Start of Dataset rows

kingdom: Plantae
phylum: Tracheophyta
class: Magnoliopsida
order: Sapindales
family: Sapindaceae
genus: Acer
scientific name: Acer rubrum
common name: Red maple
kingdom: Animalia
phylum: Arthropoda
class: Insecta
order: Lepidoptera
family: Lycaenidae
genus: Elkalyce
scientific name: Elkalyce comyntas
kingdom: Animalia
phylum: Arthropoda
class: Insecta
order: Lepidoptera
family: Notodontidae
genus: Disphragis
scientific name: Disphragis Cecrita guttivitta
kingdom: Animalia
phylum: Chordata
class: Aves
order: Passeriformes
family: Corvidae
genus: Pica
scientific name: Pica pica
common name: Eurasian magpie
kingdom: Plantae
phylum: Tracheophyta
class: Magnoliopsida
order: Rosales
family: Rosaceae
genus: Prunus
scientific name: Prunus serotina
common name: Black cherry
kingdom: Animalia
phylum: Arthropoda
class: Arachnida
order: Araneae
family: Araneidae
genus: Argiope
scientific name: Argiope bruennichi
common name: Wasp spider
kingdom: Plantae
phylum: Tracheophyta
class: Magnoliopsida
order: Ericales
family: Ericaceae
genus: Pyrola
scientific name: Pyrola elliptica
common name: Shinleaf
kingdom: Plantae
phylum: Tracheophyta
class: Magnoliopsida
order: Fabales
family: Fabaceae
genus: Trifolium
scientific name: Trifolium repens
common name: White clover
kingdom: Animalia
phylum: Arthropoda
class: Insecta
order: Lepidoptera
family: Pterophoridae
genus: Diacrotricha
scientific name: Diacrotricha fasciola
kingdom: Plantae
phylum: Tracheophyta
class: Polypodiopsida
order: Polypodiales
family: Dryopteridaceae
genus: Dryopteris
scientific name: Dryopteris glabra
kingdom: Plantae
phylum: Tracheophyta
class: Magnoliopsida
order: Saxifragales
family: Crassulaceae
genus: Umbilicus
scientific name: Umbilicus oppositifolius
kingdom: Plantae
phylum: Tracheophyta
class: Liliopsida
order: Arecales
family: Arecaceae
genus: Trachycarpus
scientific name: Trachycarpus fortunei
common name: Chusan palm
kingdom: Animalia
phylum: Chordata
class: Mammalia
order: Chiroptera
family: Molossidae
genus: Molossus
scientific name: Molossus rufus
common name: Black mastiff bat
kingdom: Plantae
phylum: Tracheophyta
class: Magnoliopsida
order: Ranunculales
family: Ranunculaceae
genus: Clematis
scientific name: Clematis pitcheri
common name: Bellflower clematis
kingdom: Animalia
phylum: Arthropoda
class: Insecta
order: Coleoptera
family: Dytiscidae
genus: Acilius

End of Dataset rows

» **Challenge**
Can you recast the rows as a two-column CSV named "entry" and "value", one line per row, from the line with "class: Polypodiopsida" through the last row? Put each field in double quotes and change any line breaks to spaces.

» **Answer in full**
entry,value
"class:","Polypodiopsida"
"order:","Polypodiales"
"family:","Dryopteridaceae"
"genus:","Dryopteris"
"scientific name:","Dryopteris glabra"
"kingdom:","Plantae"
"phylum:","Tracheophyta"
"class:","Magnoliopsida"
"order:","Saxifragales"
"family:","Crassulaceae"
"genus:","Umbilicus"
"scientific name:","Umbilicus oppositifolius"
"kingdom:","Plantae"
"phylum:","Tracheophyta"
"class:","Liliopsida"
"order:","Arecales"
"family:","Arecaceae"
"genus:","Trachycarpus"
"scientific name:","Trachycarpus fortunei"
"common name:","Chusan palm"
"kingdom:","Animalia"
"phylum:","Chordata"
"class:","Mammalia"
"order:","Chiroptera"
"family:","Molossidae"
"genus:","Molossus"
"scientific name:","Molossus rufus"
"common name:","Black mastiff bat"
"kingdom:","Plantae"
"phylum:","Tracheophyta"
"class:","Magnoliopsida"
"order:","Ranunculales"
"family:","Ranunculaceae"
"genus:","Clematis"
"scientific name:","Clematis pitcheri"
"common name:","Bellflower clematis"
"kingdom:","Animalia"
"phylum:","Arthropoda"
"class:","Insecta"
"order:","Coleoptera"
"family:","Dytiscidae"
"genus:","Acilius"